* WORK INSTRUCTION
The required answer is an exact copy of the records below, without pictures.

* INPUT MATERIAL
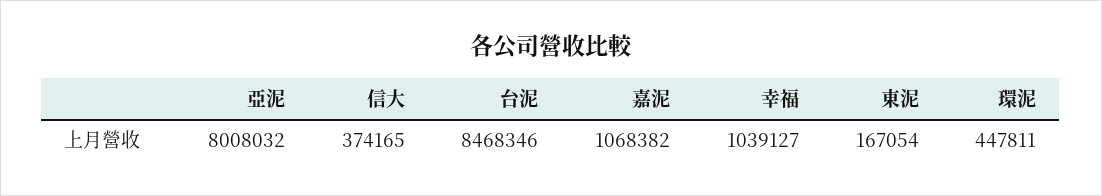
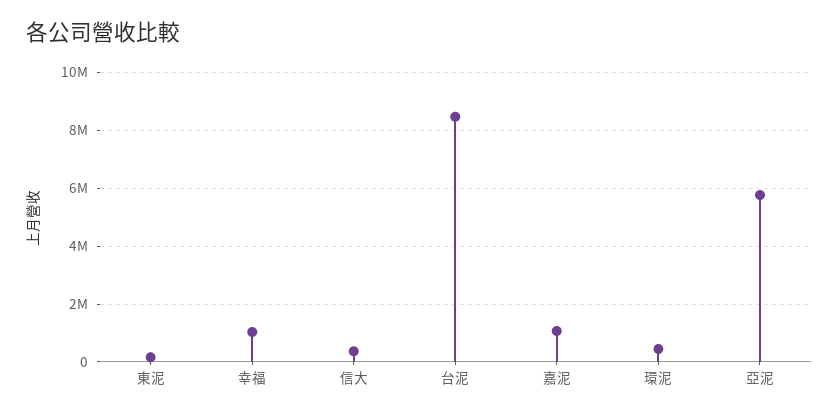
  {
-   "亞泥": 8008032,
+   "亞泥": 5750000,
    "信大": 374165,
    "台泥": 8468346,
    "嘉泥": 1068382,
    "幸福": 1039127,
    "東泥": 167054,
    "環泥": 447811
  }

* RESPONSE
  {
-   "亞泥": 8008032,
+   "亞泥": 5750000,
    "信大": 374165,
    "台泥": 8468346,
    "嘉泥": 1068382,
    "幸福": 1039127,
    "東泥": 167054,
    "環泥": 447811
  }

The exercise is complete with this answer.